Ainsi, je ne suis ni le premier ni le dernier à souligner que la France est probablement le seul pays à présenter la totalité des dépenses de l'Etat sous la forme de programmes, alors même qu'on peut se demander si toutes les formes de l'action publique peuvent y trouver systématiquement leur traduction.
Il est probable que nous découvrirons rapidement le danger qu'il y aurait à rester prisonnier de tel programme qui serait considéré comme complet et immuable, alors que les actions, par nature, changent en fonction des décisions des pouvoirs publics. Il faudra pour le moins accepter que la gestion par programme soit appliquée avec souplesse et pragmatisme en attachant plus d'importance à l'esprit général du programme qu'à son contenu et, si cela ne suffit pas, avoir le courage de procéder aux changements qui s'avèreraient nécessaires.
La réussite de la LOLF constitue un enjeu trop important en termes de renforcement de la démocratie parlementaire, de transparence et de responsabilité des gestionnaires dans l'usage de l'argent public pour que toutes les chances de réussite ne soient pas réunies.
Vous aurez compris, mesdames, messieurs les sénateurs, que les juridictions financières sont résolues à tout mettre en oeuvre pour qu'il en soit ainsi. Mais vous ne serez pas étonnés de m'entendre dire que, pour qu'elles puissent agir avec une totale impartialité et avec efficacité, il me paraît souhaitable de reconsidérer leur place.
Bref, il s'agit de tirer toutes les conséquences du choix qui a été fait par notre pays de ne retenir aucun des modèles habituels de positionnement de l'institution supérieure de contrôle, à savoir son rattachement à l'exécutif ou au législatif. Certes, le choix ainsi opéré en 1958 par le constituant n'était qu'implicite. Et sans doute cela peut-il expliquer qu'il ait fallu attendre les années quatre-vingt-dix pour que le Parlement et la Cour des comptes en tirent les premières conséquences concrètes, et l'année 2001 pour que le Conseil constitutionnel pose clairement le principe de l'équidistance de la Cour vis-à-vis du Parlement et du Gouvernement, qu'ultérieurement la logique de la LOLF allait rendre incontournable.
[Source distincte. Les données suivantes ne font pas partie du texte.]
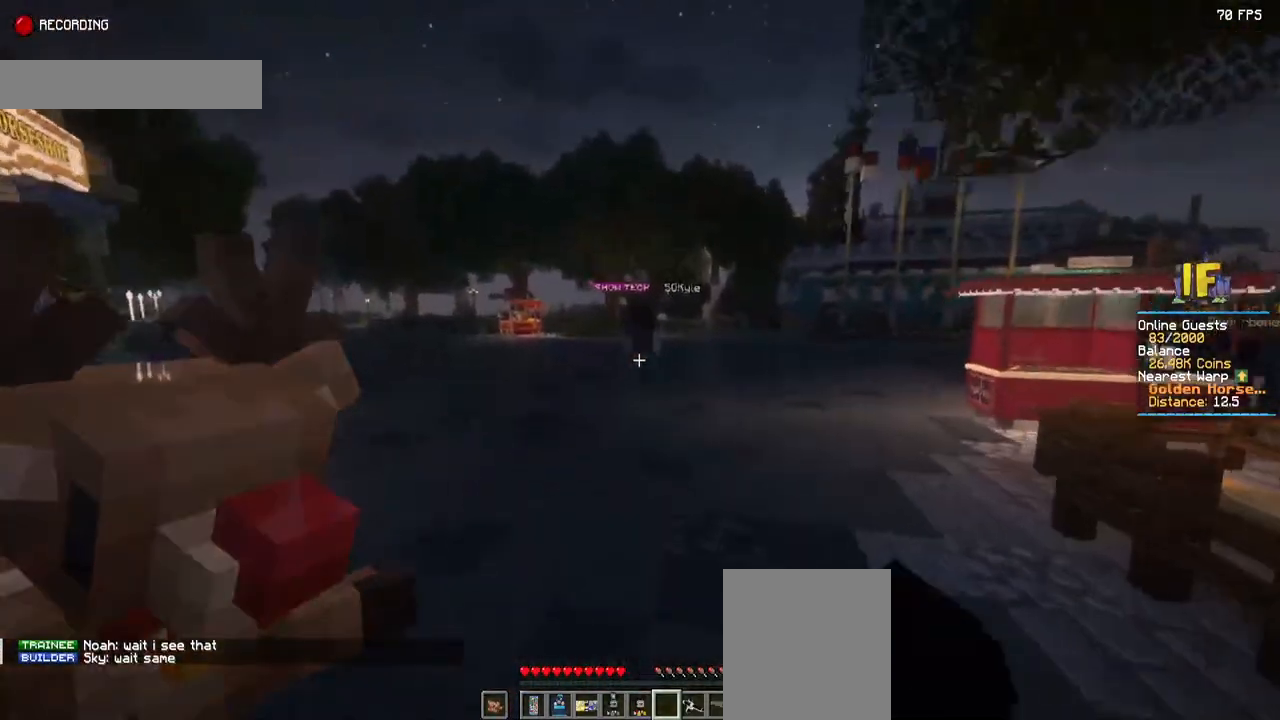
{"keys": ["space", "w"], "mouse": [], "events": [[100, "mouse_left", "down"], [250, "mouse_left", "up"]]}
Dans ces conditions, peu après ma nomination il m'est vite apparu que la présence des juridictions financières dans un programme rattaché à une mission du ministère de l'économie, des finances et de l'industrie - comme à tout autre élément de l'exécutif - était difficilement défendable. C'est pourquoi la Cour, avec le renfort du Conseil d'Etat, a formulé un certain nombre de suggestions pour que son positionnement soit remis en conformité avec le principe que j'ai rappelé. L'affaire nous a paru d'importance, car ce sont la clarté, la qualité et la pérennité des rapports du Parlement et de la Cour qui sont en question.
Je sais gré à la commission des finances du Sénat d'avoir prêté une oreille attentive à nos analyses et je la remercie de la part qu'elle a prise au dégagement d'une esquisse de solution qui, pour être totalement satisfaisante, devra selon nous prendre en compte le fait que les juridictions financières forment un tout indissociable devant être traité comme tel et, par ailleurs, proscrire tout rattachement qui, par définition, mettrait en cause notre double et égale référence au législatif et à l'exécutif.
Monsieur le président, mesdames, messieurs les sénateurs, les treize insertions du présent rapport public ne tiennent pas de ce que l'on dénomme communément « l'épinglage ».